**Prompt**: Each line from the one containing "на нашому сайті" to the end of the entries is to be repeated exactly, and no other line.

**Material for this exercise**:
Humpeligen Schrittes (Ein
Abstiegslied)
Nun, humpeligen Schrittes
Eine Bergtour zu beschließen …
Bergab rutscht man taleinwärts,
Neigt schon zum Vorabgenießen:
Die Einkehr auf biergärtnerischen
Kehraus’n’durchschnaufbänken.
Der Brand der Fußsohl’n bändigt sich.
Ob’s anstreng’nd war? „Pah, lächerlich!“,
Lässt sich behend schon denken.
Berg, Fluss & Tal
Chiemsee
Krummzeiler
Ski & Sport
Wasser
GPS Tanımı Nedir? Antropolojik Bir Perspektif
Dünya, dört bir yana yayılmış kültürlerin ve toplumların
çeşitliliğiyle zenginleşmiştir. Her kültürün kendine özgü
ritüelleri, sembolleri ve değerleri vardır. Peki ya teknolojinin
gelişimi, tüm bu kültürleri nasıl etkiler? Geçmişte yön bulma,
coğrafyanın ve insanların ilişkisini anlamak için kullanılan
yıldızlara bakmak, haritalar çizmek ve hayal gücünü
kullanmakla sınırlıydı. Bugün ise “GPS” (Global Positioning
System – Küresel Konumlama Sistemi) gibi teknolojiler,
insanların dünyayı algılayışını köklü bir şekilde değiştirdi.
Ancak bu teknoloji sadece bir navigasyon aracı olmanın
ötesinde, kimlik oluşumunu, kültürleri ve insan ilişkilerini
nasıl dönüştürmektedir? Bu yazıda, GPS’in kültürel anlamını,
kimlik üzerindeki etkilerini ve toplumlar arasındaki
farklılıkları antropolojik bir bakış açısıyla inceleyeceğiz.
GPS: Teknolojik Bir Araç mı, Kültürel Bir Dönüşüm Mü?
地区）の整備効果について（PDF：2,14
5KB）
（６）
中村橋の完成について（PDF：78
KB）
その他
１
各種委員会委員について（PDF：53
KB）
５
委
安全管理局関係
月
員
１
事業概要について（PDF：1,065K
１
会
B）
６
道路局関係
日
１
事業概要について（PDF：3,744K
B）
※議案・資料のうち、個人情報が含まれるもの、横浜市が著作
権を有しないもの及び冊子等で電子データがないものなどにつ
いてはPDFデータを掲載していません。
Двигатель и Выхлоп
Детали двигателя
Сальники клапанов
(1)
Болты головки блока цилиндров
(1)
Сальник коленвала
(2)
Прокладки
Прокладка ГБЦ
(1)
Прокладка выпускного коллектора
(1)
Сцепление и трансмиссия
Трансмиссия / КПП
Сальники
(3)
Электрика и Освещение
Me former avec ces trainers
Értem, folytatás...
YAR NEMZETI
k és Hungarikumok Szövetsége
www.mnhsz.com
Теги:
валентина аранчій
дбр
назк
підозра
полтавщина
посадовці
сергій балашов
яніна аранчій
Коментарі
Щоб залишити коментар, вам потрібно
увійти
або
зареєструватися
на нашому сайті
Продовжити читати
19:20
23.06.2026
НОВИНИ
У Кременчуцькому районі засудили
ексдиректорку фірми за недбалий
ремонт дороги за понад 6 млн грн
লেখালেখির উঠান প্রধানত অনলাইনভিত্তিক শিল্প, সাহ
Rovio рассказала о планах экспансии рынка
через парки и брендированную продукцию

**Solution for this problem**:
на нашому сайті
Продовжити читати
19:20
23.06.2026
НОВИНИ
У Кременчуцькому районі засудили
ексдиректорку фірми за недбалий
ремонт дороги за понад 6 млн грн
লেখালেখির উঠান প্রধানত অনলাইনভিত্তিক শিল্প, সাহ
Rovio рассказала о планах экспансии рынка
через парки и брендированную продукцию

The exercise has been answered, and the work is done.